Card Kingdom got me very excited. I started going through all the cards and ultimately settled on a sort of flow:

  1. Take a fat stack of cards.
  2. Sort by set and by rarity.
  3. Go through the rares, price them individually. Add all valuable ones to cart.
  4. Repeat with uncommons
  5. FILTER for that set looking at all commons that are not foil that they are willing to buy at all. None of the sets have more than 10 of these anyway, so then just burn through all the commons looking for those specific cards. Some are surprisingly lucrative. eg. They buy Boreal Druid (coldsnap) for 26 cents a pop and I had 7 of them (that was an epic draft)!
  6. Repeat

For the low priced cards

It feels pretty ridiculous adding a lot of cards that sell for 5 -> 10 cents. But with a good flow, each takes so little time and I feel like I'm really maximizing value.

In the mid value range

In the 5 --> 20 dollar range, I'm probably missing out on a good bit of money. It unscientifically feels like about a 40% reduction compared to goin through ebay directly, but it's saving a huge amount of time, and it feels very worth it.

Very valuable cards

I'm holding off on selling these I think to do them individually. At some point, maybe I'll just cave and go with the CardKingdom route.

After 5 hours of ridiculously fun work

  • Went through 4 / 18 pages of rare binder
  • Went through 1.5 of the normal big boxes
  • Went through the miscellaneous shit in the shoe box

Total value

$314.00!

(Which DOES NOT include the three super valuable ones noted above, or any others I haven't discovered yet)

That money is for sending in these little boxes (268 cards)

Two small rares

If you're curious about specific card values- check out the spreadsheet - here's the actual list:

Looking forward

I still a whole lot more to get through. The huge ass box, all my favorite decks, and all of the cards in my first two boxes that predate the black/silver/gold schema (I'm doing those at the end because I think I'll save time if I do those all at once).

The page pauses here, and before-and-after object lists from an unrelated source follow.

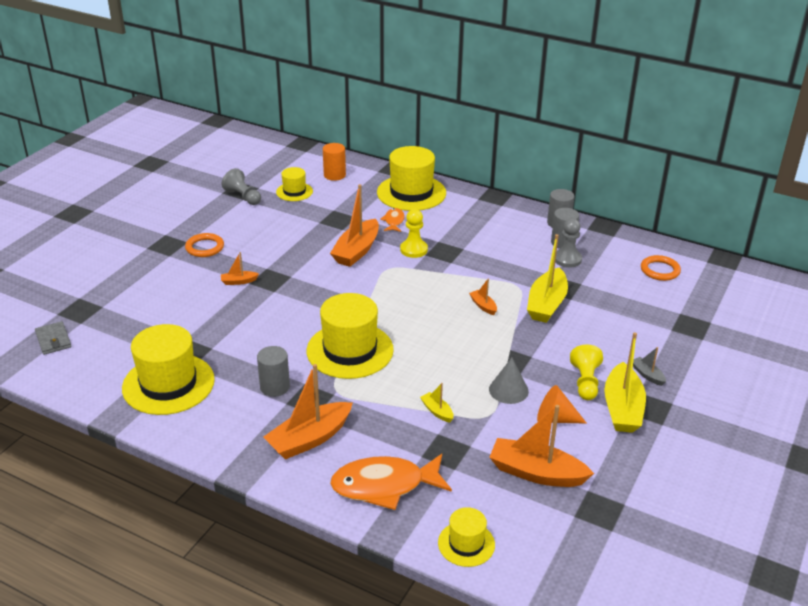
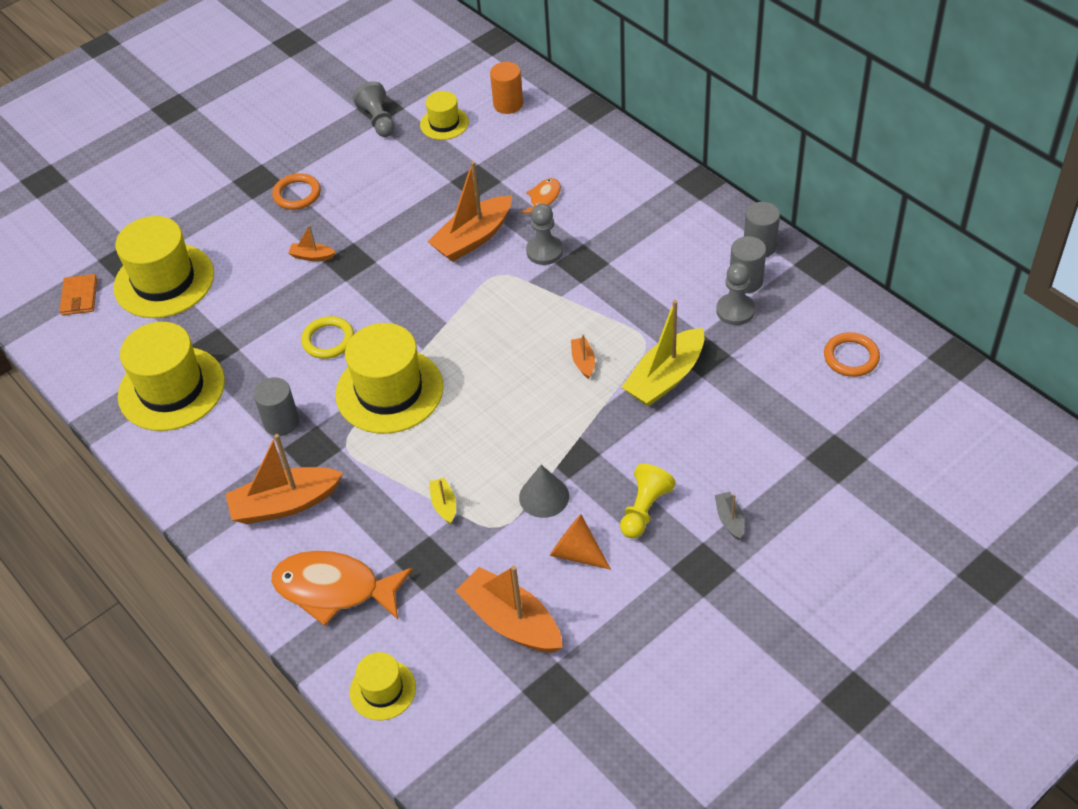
camera: 25 degrees right, 15 degrees up
grey wallet [35,321,71,355] -> orange wallet [60,274,97,315]
yellow hat [377,146,446,211] -> yellow hat moved to [114,216,214,318]
yellow pawn [400,209,428,258] -> grey pawn [526,204,563,265]
yellow boat [604,332,646,433] -> none
none -> yellow ring [301,316,354,359]

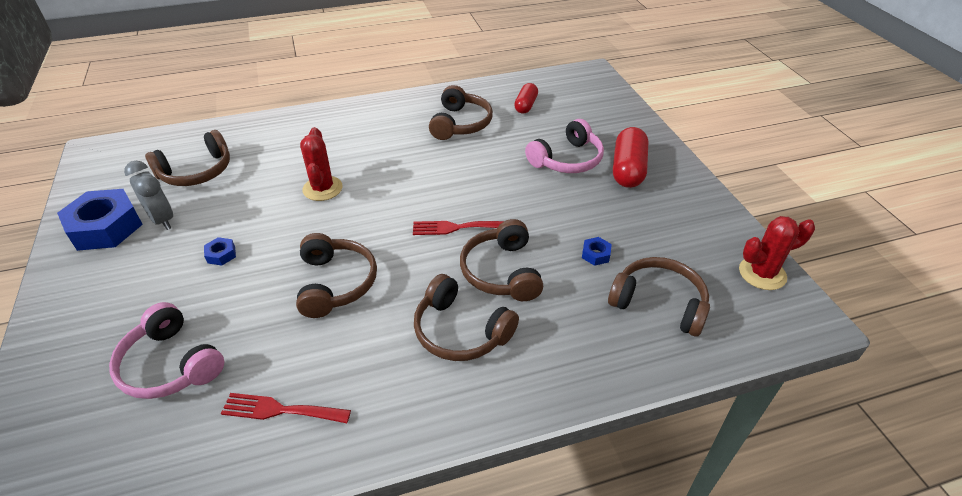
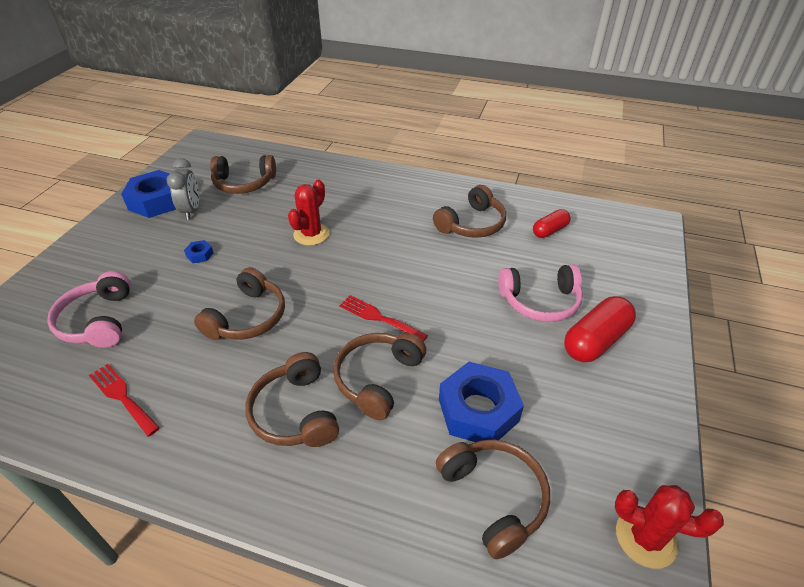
camera: 35 degrees right, 0 degrees up
blue nut [582,237,612,266] -> blue nut [439,362,524,442], size x2.38

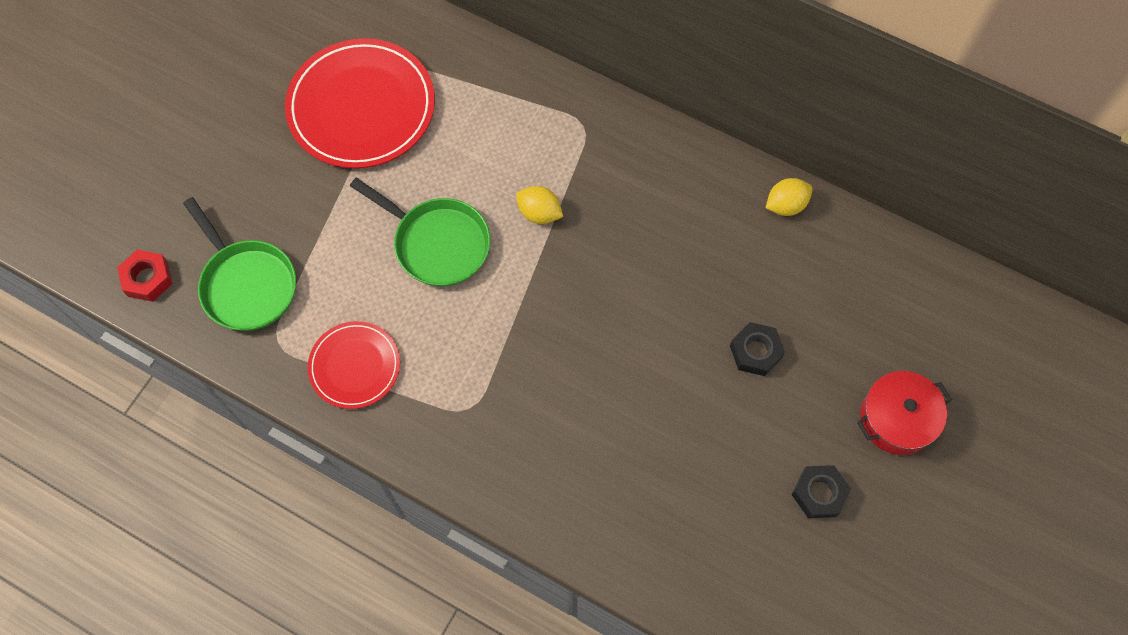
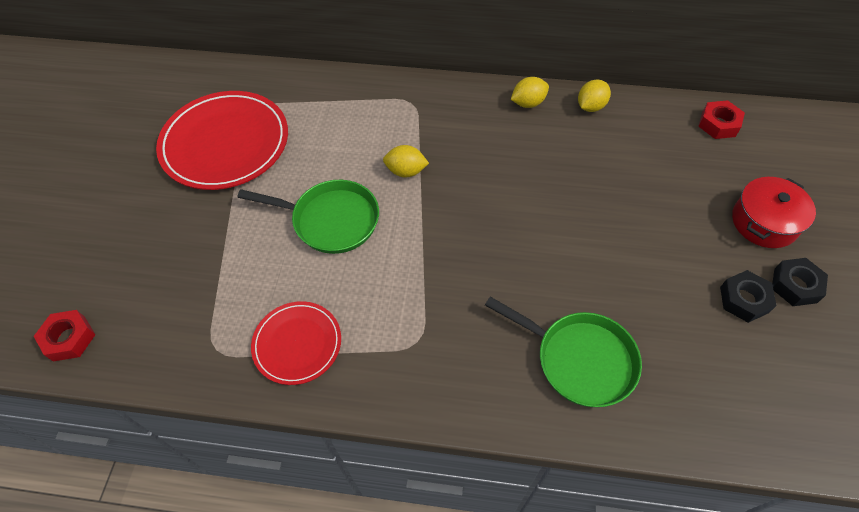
camera: 20 degrees left, 10 degrees down
green pan [183,197,296,331] -> green pan moved to [485,296,642,407]
black nut [730,322,785,376] -> black nut moved to [772,258,828,306]
none -> yellow lemon [511,77,549,108]
none -> red nut [698,100,745,139]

I'm estimating a total value of about $1600 with this method. This will also leave me with a shiiiit ton of "regular" cards that don't have much value - but could be really fun to play with.

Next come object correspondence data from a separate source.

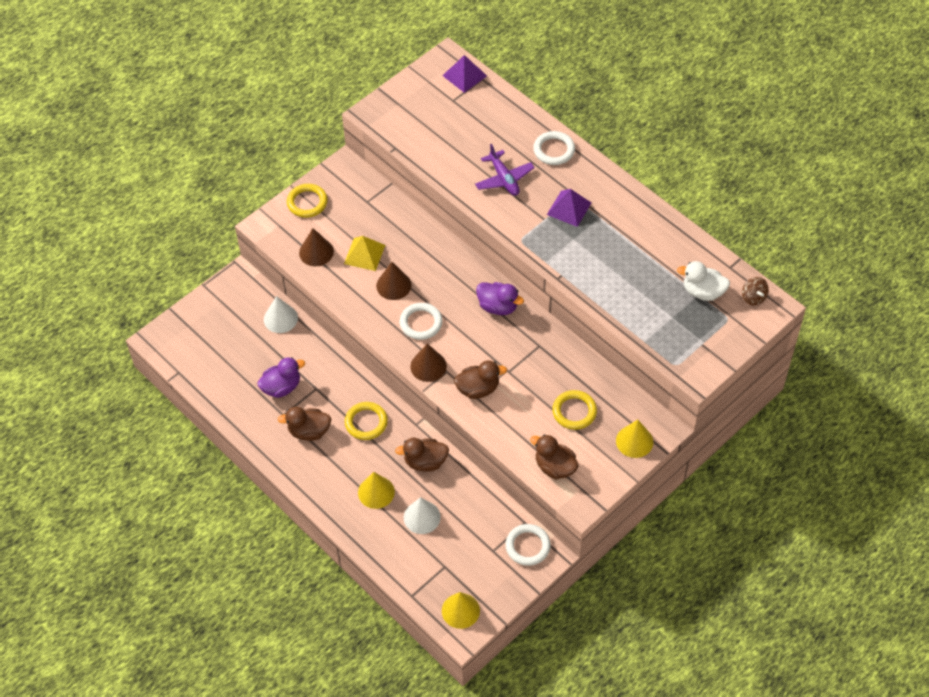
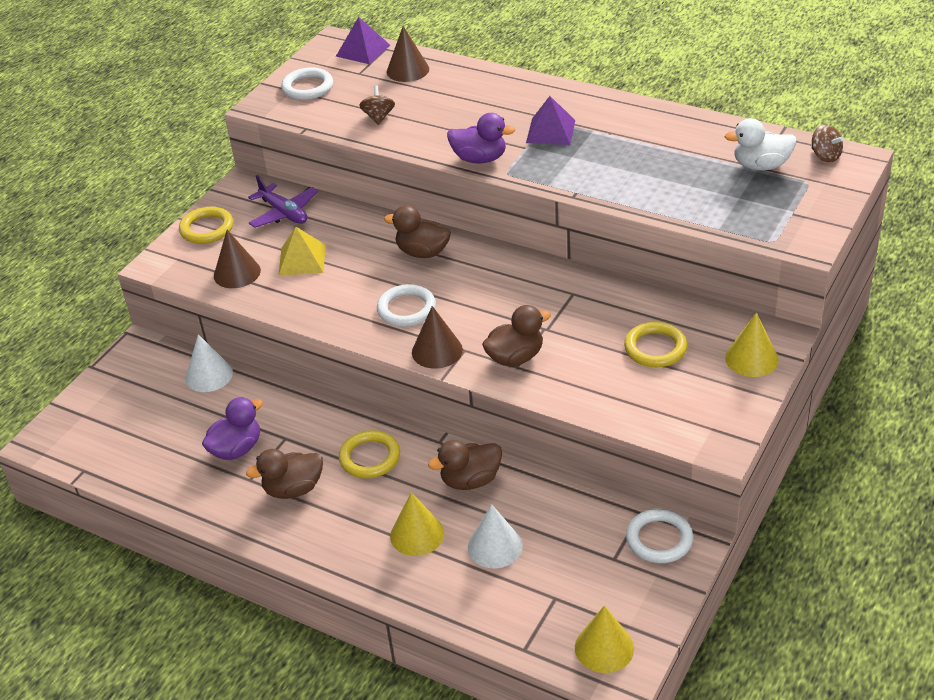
camera: 15 degrees left, 15 degrees down
brown cone [376,262,412,300] -> brown cone moved to [387,26,429,82]
purple plane [475,144,535,196] -> purple plane moved to [248,175,318,228]
purple duck [476,282,524,315] -> purple duck moved to [447,113,515,163]
brown duck [530,434,579,479] -> brown duck moved to [384,205,451,258]
white ring [533,131,575,165] -> white ring moved to [281,67,333,100]
none -> brown spinning top [359,85,395,125]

There's also a very high chance (since not all cards are in perfect shape) that the company only pays out 60 - 80% of what they offer.

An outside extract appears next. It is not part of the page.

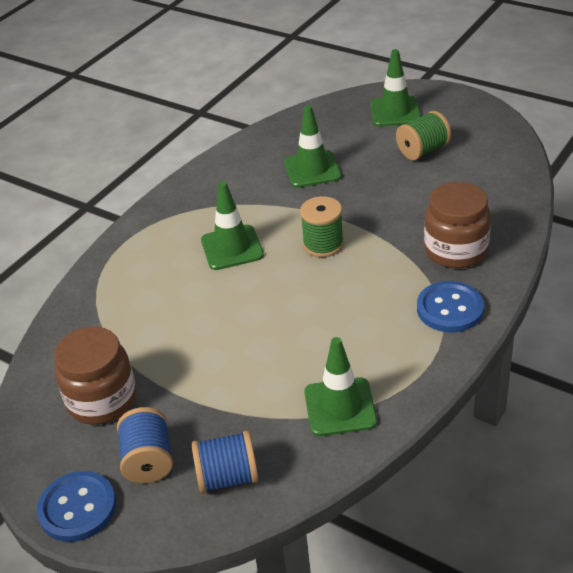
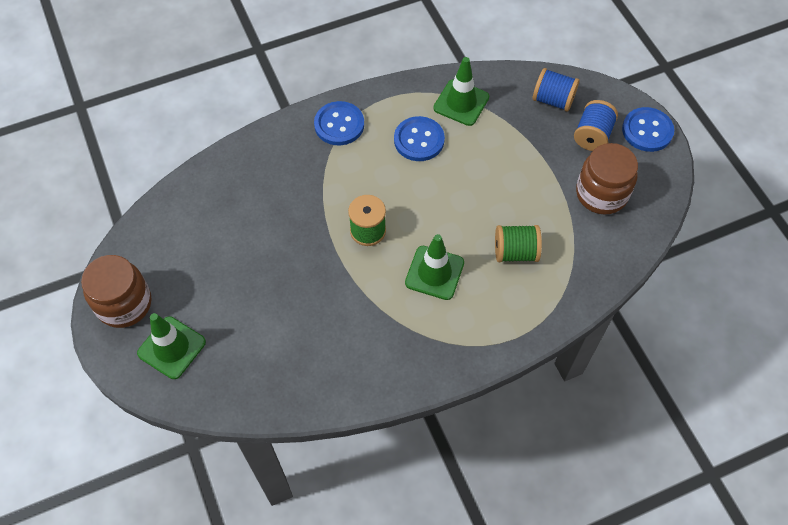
camera: 150 degrees left, 20 degrees up
green traffic cone [284,105,341,188] -> none
green spool [396,111,451,160] -> green spool moved to [495,225,542,262]
brown jar [424,182,491,268] -> brown jar moved to [81,255,151,328]
none -> blue button [394,116,445,161]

Update: This turns out to be true (see more at bottom)

Other thoughts

  • Revised (aka 3rd edition) is much less valuable than I'd hoped :(
  • Cards that are actually good retain a lot more value (duh)
  • Foils really do hold value. (I sold a 2014 Forest foil for 60 cents - and I'm sure there will be more).
  • There were some interesting peculiarities for what sell. eg. They buy remote isle and smoldering crater (which provide mana for blue and red), but they wouldn't buy the equivalent cards in the cycle for the other colors. (polluted mire, etc). Is it because they already have enough? Is it because of the relative mana cost for blue and red decks in Urza's Saga? Weird...

Update: this was true at time I originally wrote the report, but at time of publishing this, they actually do buy polluted mire... which makes me think about the market in general... I guess timing is important. - but not something I think I'll be very good at capitalizing on with my level of commitment.

  • I think I'll make this (with maybe more analysis) available online when I'm done and post to the MTG reddit

Update: you're reading this!

  • Feel free to forward this along - provided that you let me know what people say about it. I'd love to hear peoples thoughts.

Two Weeks Later

My orders processed. I expected some discounting of the total value based on condition. I had predicted:

There's also a very high chance (since not all cards are in perfect shape) - that the company only pays out 60 - 80% of what they offer.

Expected amount: $314.76 Total actually received based on condition: $221.26

Which means I got 70.3% of their Mint condition offering... It's a great prediction, but kind of a bummer about the value.

I received a manifest listing each of my cards with codes next to them, like:

* NM (Near Mint?) * EX (Excellent?) * VG (Very Good?)

A short while later, I received the money to my paypal account!